Please describe the problem.
The new --preserve-filename
option does not have its described effect on torrent files.
What steps will reproduce the problem?
$ git annex addurl --preserve-filename \
http://downloads.endor.at/chaos-math_multi-language_1080p_mkv.ea15601881aa1be1.torrent
(cancelling when at least a file has arrived)
$ tree
└── downloads.endor.at_chaos-math_multi-language_1080p_mkv.ea15601881aa1be1.torrent/
└── 01._Motion_and_determinism_-_Panta_Rhei__1080p_.mkv
$ btcheck -l <(curl 'https://downloads.endor.at/chaos-math_multi-language_1080p_mkv.ea15601881aa1be1.torrent')
Base directory : chaos-math_multi-language_1080p_mkv
01. Motion and determinism - Panta Rhei [1080p].mkv (409315188)
Based on the description of --preserve-filename
, given that nothing in the names is particularly malicious, I'd have expected the tree output to look like this:
$ tree
└── chaos-math_multi-language_1080p_mkv/ (as per base directory)
└── 01. Motion and determinism - Panta Rhei [1080p].mkv
What version of git-annex are you using? On what operating system?
8.20200522 (built using gbp buildpackage
from current git master, 87dc9cd0)
Please provide any additional information below.
This option, when working with torrents, would be a building block to bittorrent: support offline operation and verification, and resolve most of the suggestions from there.

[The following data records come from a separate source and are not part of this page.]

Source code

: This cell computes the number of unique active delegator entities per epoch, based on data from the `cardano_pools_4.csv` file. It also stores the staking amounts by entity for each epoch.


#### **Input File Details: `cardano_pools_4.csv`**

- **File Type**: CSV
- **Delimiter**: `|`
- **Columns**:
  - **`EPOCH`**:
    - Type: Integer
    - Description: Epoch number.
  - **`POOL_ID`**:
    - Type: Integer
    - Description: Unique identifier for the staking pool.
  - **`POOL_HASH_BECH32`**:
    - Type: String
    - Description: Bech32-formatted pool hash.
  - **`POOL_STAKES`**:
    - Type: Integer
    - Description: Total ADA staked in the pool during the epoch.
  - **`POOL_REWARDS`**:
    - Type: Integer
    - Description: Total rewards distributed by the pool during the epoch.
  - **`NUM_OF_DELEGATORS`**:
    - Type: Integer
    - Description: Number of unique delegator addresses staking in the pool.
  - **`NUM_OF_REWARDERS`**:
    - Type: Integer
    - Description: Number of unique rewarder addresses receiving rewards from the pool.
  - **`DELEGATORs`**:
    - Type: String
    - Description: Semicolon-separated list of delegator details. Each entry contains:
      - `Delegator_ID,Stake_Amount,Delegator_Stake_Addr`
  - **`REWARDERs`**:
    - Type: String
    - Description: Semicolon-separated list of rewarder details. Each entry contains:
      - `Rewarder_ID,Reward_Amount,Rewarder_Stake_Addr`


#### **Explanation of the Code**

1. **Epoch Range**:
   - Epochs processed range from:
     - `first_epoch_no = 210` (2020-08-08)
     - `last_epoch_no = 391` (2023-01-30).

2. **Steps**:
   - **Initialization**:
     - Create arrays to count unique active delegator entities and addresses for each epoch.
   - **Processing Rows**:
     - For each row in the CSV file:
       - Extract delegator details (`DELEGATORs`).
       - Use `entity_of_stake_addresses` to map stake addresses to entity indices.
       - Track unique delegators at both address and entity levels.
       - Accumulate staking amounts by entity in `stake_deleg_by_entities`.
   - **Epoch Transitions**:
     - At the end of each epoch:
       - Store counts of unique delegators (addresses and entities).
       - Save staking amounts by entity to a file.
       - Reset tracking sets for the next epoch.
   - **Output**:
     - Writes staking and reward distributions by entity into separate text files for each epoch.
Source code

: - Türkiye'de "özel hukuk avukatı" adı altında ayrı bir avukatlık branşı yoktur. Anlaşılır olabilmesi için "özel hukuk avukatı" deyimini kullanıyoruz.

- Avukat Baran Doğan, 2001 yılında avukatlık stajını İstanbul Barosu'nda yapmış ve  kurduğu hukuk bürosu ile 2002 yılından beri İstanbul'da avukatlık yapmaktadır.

Have you had any luck using git-annex before?
Yes: It saved me from potential data loss when my backup cron jobs stopped working and the mails got lost -- git annex drop
failing on the laptops was both the right thing to do given numcopies=2, and alerted me to the problem in due time.
It certianly should not be mangling the filenames inside the torrent directory, eg replacing space with underscore. I have fixed that now.
As to the name of the directory used by the torrent file, the interface with remotes does not currently let the remote provide it, and would need to be changed, which would also involve changing the external special remote protocol.
Hmm, I suppose if the remote returns a set of files all within a single subdirectory, it could use that subdirectory instead of the mangled url as the containing subdirectory. Then the bittorrent remote could just add the name as a prefix to the list of files in the torrent. (Or rather, stop removing the name prefix, which is what it actually does currently..)
Then any external remotes that support CHECKURL and return multiple files all inside the same single subdirectory would change behavior with and without --preserve-filename. Without it, the single directory would be removed, and the files in it put inside the mangled url subdirectory. With it, the single directory would be used without the containing subdirectory. The behavior change without --preserve-filename is the possibly concerning one. Unfortunately I don't think this approach is a safe one because something might rely on the current behavior.
I am not keen on complicating the remote interface, and especially the external special remote protocol with something that only supports this special case.
Thanks for the fast fix. I've run it with my test torrent and the files now all have their original names.
As for the the directory name, there's the component that git-annex picks, and the one in the torrent.
As git-annex has historically ignored the latter, so be it -- we could think up a configurable option, but I wouldn't bother. (And it wouldn't necessarily be a change in the remote protocol, the torrent remote could just prefix its paths with the
name
field if that gets configured.)The component that git-annex picks I would kind of have expected to be absent: If I'm in a directory and tell git-annex to --preserve-filename get a copy of whatever, I'd expect the server-provided name (or names) of that thing to pop up in that directory, the command was issued, not in a subdirectory.